### Task item:
Could you please retype the records exactly, minus their pictures?

=====

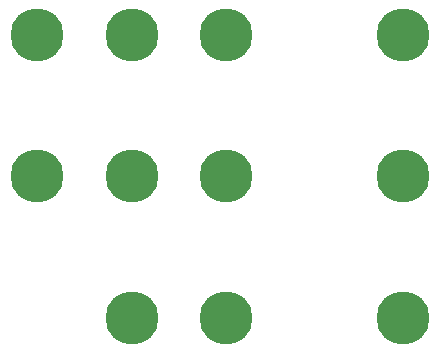
<source format=gbr>
%TF.GenerationSoftware,KiCad,Pcbnew,5.1.6-c6e7f7d~87~ubuntu18.04.1*%
%TF.CreationDate,2021-08-18T14:30:19+12:00*%
%TF.ProjectId,Output and Rail Splitter,4f757470-7574-4206-916e-64205261696c,rev?*%
%TF.SameCoordinates,Original*%
%TF.FileFunction,Soldermask,Bot*%
%TF.FilePolarity,Negative*%
%FSLAX46Y46*%
G04 Gerber Fmt 4.6, Leading zero omitted, Abs format (unit mm)*
G04 Created by KiCad (PCBNEW 5.1.6-c6e7f7d~87~ubuntu18.04.1) date 2021-08-18 14:30:19*
%MOMM*%
%LPD*%
G01*
G04 APERTURE LIST*
%ADD10C,4.500000*%
G04 APERTURE END LIST*
D10*
%TO.C,J1*%
X97000000Y-105000000D03*
%TD*%
%TO.C,J2*%
X120000000Y-105000000D03*
%TD*%
%TO.C,J3*%
X105000000Y-105000000D03*
%TD*%
%TO.C,J4*%
X89000000Y-105000000D03*
%TD*%
%TO.C,J5*%
X97000000Y-117000000D03*
%TD*%
%TO.C,J6*%
X120000000Y-117000000D03*
%TD*%
%TO.C,J7*%
X105000000Y-117000000D03*
%TD*%
%TO.C,J8*%
X89000000Y-117000000D03*
%TD*%
%TO.C,J9*%
X97000000Y-129000000D03*
%TD*%
%TO.C,J10*%
X120000000Y-129000000D03*
%TD*%
%TO.C,J11*%
X105000000Y-129000000D03*
%TD*%
M02*

</source>
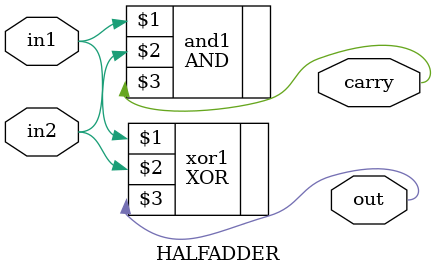
<source format=v>
module HALFADDER(
    input in1, in2,
    output out, carry
);
    XOR xor1(in1, in2, out);
    AND and1(in1, in2, carry);
endmodule

</source>
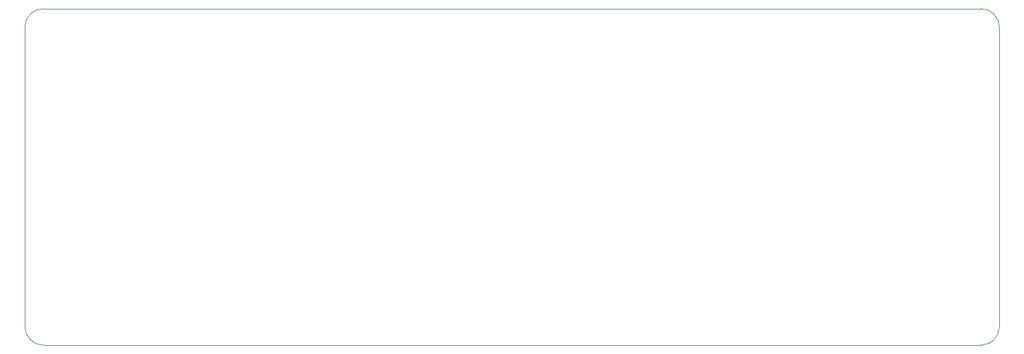
<source format=gbr>
%TF.GenerationSoftware,KiCad,Pcbnew,(6.0.2)*%
%TF.CreationDate,2023-05-21T11:07:31+01:00*%
%TF.ProjectId,Nixie Tube Interface Board,4e697869-6520-4547-9562-6520496e7465,rev?*%
%TF.SameCoordinates,Original*%
%TF.FileFunction,Profile,NP*%
%FSLAX46Y46*%
G04 Gerber Fmt 4.6, Leading zero omitted, Abs format (unit mm)*
G04 Created by KiCad (PCBNEW (6.0.2)) date 2023-05-21 11:07:31*
%MOMM*%
%LPD*%
G01*
G04 APERTURE LIST*
%TA.AperFunction,Profile*%
%ADD10C,0.100000*%
%TD*%
G04 APERTURE END LIST*
D10*
X83500000Y-70000000D02*
G75*
G03*
X81000000Y-72500000I0J-2500000D01*
G01*
X211000000Y-72500000D02*
X211000000Y-112500000D01*
X81000000Y-112500000D02*
X81000000Y-72500000D01*
X208500000Y-115000000D02*
G75*
G03*
X211000000Y-112500000I0J2500000D01*
G01*
X81000000Y-112500000D02*
G75*
G03*
X83500000Y-115000000I2500000J0D01*
G01*
X211000000Y-72500000D02*
G75*
G03*
X208500000Y-70000000I-2500000J0D01*
G01*
X208500000Y-115000000D02*
X83500000Y-115000000D01*
X83500000Y-70000000D02*
X208500000Y-70000000D01*
M02*

</source>
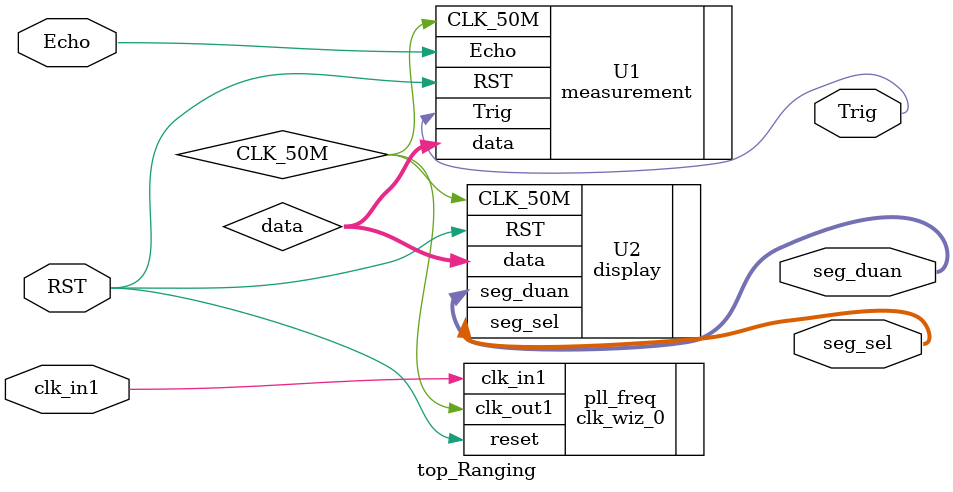
<source format=v>
module top_Ranging(

input			clk_in1,
input 			RST,

//UltraSonic sensor
input wire 		Echo,
output			Trig,

//LED display (if necessary)
output [6:0] 	seg_duan,
output [2:0] 	seg_sel

//OLED IO display (if necessary)


);

wire  [15:0] data;
wire         CLK_50M;

measurement U1(
		.CLK_50M		(CLK_50M),
		.RST 			(RST),
		.Echo 			(Echo),
		.Trig 			(Trig) ,
		.data			(data)
);

display U2(
		.CLK_50M		(CLK_50M),
		.RST 			(RST),
		.data			(data),
		.seg_duan 		(seg_duan),
		.seg_sel 		(seg_sel)

);

clk_wiz_0 pll_freq(
        .clk_in1        (clk_in1),
        .clk_out1       (CLK_50M),
        .reset          (RST)         
);

endmodule

</source>
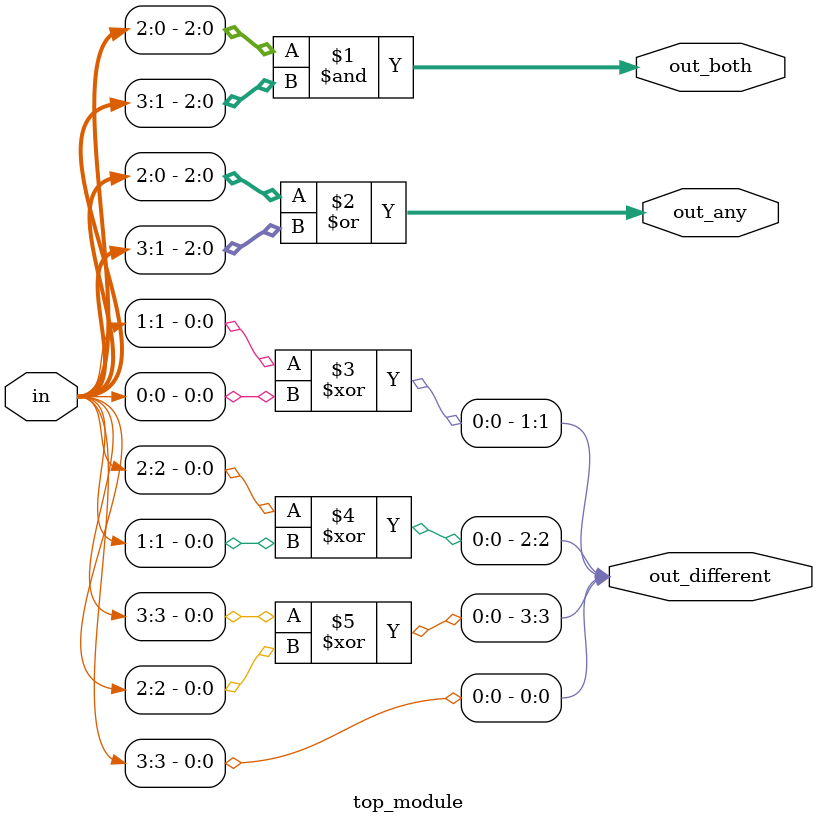
<source format=sv>
module top_module (
	input [3:0] in,
	output [2:0] out_both,
	output [3:1] out_any,
	output [3:0] out_different
);

	assign out_both = in[2:0] & in[3:1];
	assign out_any = in[2:0] | in[3:1];
	assign out_different = {in[3] ^ in[2], in[2] ^ in[1], in[1] ^ in[0], in[3]};

endmodule

</source>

=====

### Solution for this task:
<source format=gbr>
%TF.GenerationSoftware,KiCad,Pcbnew,5.1.6-c6e7f7d~87~ubuntu18.04.1*%
%TF.CreationDate,2021-08-18T14:30:19+12:00*%
%TF.ProjectId,Output and Rail Splitter,4f757470-7574-4206-916e-64205261696c,rev?*%
%TF.SameCoordinates,Original*%
%TF.FileFunction,Soldermask,Bot*%
%TF.FilePolarity,Negative*%
%FSLAX46Y46*%
G04 Gerber Fmt 4.6, Leading zero omitted, Abs format (unit mm)*
G04 Created by KiCad (PCBNEW 5.1.6-c6e7f7d~87~ubuntu18.04.1) date 2021-08-18 14:30:19*
%MOMM*%
%LPD*%
G01*
G04 APERTURE LIST*
%ADD10C,4.500000*%
G04 APERTURE END LIST*
D10*
%TO.C,J1*%
X97000000Y-105000000D03*
%TD*%
%TO.C,J2*%
X120000000Y-105000000D03*
%TD*%
%TO.C,J3*%
X105000000Y-105000000D03*
%TD*%
%TO.C,J4*%
X89000000Y-105000000D03*
%TD*%
%TO.C,J5*%
X97000000Y-117000000D03*
%TD*%
%TO.C,J6*%
X120000000Y-117000000D03*
%TD*%
%TO.C,J7*%
X105000000Y-117000000D03*
%TD*%
%TO.C,J8*%
X89000000Y-117000000D03*
%TD*%
%TO.C,J9*%
X97000000Y-129000000D03*
%TD*%
%TO.C,J10*%
X120000000Y-129000000D03*
%TD*%
%TO.C,J11*%
X105000000Y-129000000D03*
%TD*%
M02*

</source>
<source format=v>
module HALFADDER(
    input in1, in2,
    output out, carry
);
    XOR xor1(in1, in2, out);
    AND and1(in1, in2, carry);
endmodule

</source>
<source format=gbr>
%TF.GenerationSoftware,KiCad,Pcbnew,(6.0.2)*%
%TF.CreationDate,2023-05-21T11:07:31+01:00*%
%TF.ProjectId,Nixie Tube Interface Board,4e697869-6520-4547-9562-6520496e7465,rev?*%
%TF.SameCoordinates,Original*%
%TF.FileFunction,Profile,NP*%
%FSLAX46Y46*%
G04 Gerber Fmt 4.6, Leading zero omitted, Abs format (unit mm)*
G04 Created by KiCad (PCBNEW (6.0.2)) date 2023-05-21 11:07:31*
%MOMM*%
%LPD*%
G01*
G04 APERTURE LIST*
%TA.AperFunction,Profile*%
%ADD10C,0.100000*%
%TD*%
G04 APERTURE END LIST*
D10*
X83500000Y-70000000D02*
G75*
G03*
X81000000Y-72500000I0J-2500000D01*
G01*
X211000000Y-72500000D02*
X211000000Y-112500000D01*
X81000000Y-112500000D02*
X81000000Y-72500000D01*
X208500000Y-115000000D02*
G75*
G03*
X211000000Y-112500000I0J2500000D01*
G01*
X81000000Y-112500000D02*
G75*
G03*
X83500000Y-115000000I2500000J0D01*
G01*
X211000000Y-72500000D02*
G75*
G03*
X208500000Y-70000000I-2500000J0D01*
G01*
X208500000Y-115000000D02*
X83500000Y-115000000D01*
X83500000Y-70000000D02*
X208500000Y-70000000D01*
M02*

</source>
<source format=v>
module top_Ranging(

input			clk_in1,
input 			RST,

//UltraSonic sensor
input wire 		Echo,
output			Trig,

//LED display (if necessary)
output [6:0] 	seg_duan,
output [2:0] 	seg_sel

//OLED IO display (if necessary)


);

wire  [15:0] data;
wire         CLK_50M;

measurement U1(
		.CLK_50M		(CLK_50M),
		.RST 			(RST),
		.Echo 			(Echo),
		.Trig 			(Trig) ,
		.data			(data)
);

display U2(
		.CLK_50M		(CLK_50M),
		.RST 			(RST),
		.data			(data),
		.seg_duan 		(seg_duan),
		.seg_sel 		(seg_sel)

);

clk_wiz_0 pll_freq(
        .clk_in1        (clk_in1),
        .clk_out1       (CLK_50M),
        .reset          (RST)         
);

endmodule

</source>
<source format=sv>
module top_module (
	input [3:0] in,
	output [2:0] out_both,
	output [3:1] out_any,
	output [3:0] out_different
);

	assign out_both = in[2:0] & in[3:1];
	assign out_any = in[2:0] | in[3:1];
	assign out_different = {in[3] ^ in[2], in[2] ^ in[1], in[1] ^ in[0], in[3]};

endmodule

</source>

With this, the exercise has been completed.